I think the first thing that should be discussed about it and further clarified is what Indigenous Homelessness is. The Canadian Observatory on Homelessness defines Indigenous homelessness as a state which designates First Nations, Metis and Inuit people that lack stable, long-term, appropriate housing, or having the means to obtain such housing immediately (Thistle, 2017). Unlike, the generally known colonialist explanation of homelessness, Indigenous homelessness is fully defined and recognized through encompassing lenses of Indigenous worldviews (Thistle, 2017). These perspectives take into account: “individuals, families and communities isolated from their relationships to land, water, place, family, kin, each other, animals, cultures, languages and identities (Thistle, 2017).” It is important to note that Indigenous people going through these categories of homelessness are not able to reconnect to their Indigeneity, culturally, spiritually, emotionally or physically because of their lost relationships (Thistle, 2017).

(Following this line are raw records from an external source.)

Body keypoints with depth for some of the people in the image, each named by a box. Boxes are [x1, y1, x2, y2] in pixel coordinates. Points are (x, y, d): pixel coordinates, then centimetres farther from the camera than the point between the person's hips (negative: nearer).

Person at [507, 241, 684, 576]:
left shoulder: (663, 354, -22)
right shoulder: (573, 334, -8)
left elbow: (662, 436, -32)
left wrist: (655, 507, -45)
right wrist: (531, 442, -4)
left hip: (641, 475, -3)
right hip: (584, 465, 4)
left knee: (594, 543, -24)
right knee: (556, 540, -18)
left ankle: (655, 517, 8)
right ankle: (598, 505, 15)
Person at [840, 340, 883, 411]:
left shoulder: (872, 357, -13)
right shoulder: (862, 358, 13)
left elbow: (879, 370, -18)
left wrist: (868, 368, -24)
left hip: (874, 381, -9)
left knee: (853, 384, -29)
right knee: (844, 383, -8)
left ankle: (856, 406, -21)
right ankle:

The multifaceted interactions concerning these aspects in Indigenous homelessness generate circumstances that overlap with the four different kinds of homelessness as stated by in the “Canadian Definition of Homelessness” such as, “Unsheltered, Emergency Sheltered, Provisionally Accommodated and At Risk of Homelessness (Thistle, 2017).” These typologies are related to housing markets and limits of affordable shelter but, in relation to Indigenous homelessness, it is not the response to those circumstances but, the issue stems from Canada’s historical legacy of settler colonialism and the continuation of it (Thistle, 2017). Which has displaced Indigenous peoples such as First Nations, Metis and Inuit from their traditional societies and lifestyle (Thistle, 2017).
As Canadians, we must agree on the following difficult truths: being homeless is not something Indigenous people choose, homelessness is a negative, stressful and traumatic experience, a disproportionate number of Indigenous peoples are forced into activities criminalized by Canada, and for far too long the higher morality rate in First Nations, Metis and Inuit communities have been ignored (Thistle, 2017).
With that said, the Indigenous peoples in Canada have articulated twelve dimensions of Indigenous Homelessness: historic displacement, contemporary geographic separation, spiritual disconnection, mental disruption and imbalance, cultural disintegration, overcrowding, relocation and mobility, going home, nowhere to go, escaping or evading harm, emergency crisis and climatic refugee (Thistle, 2017).
I know this list is overwhelming, but it has every reason to be considering the past. Furthermore, as Julia Christensen argues “Indigenous experiences of homelessness are at once collective and immediate” (Christensen, 2013). She further goes on to argue that the mitigation of Indigenous homelessness in Canada ultimately depends on having a decolonizing agenda that particularly addresses the contemporary problems that are due to lingering effects that have not disappeared such as the being socially excluded, family and community breakdowns, loss of cultural identity, intergenerational trauma and institutional discrimination (Christensen, 2013).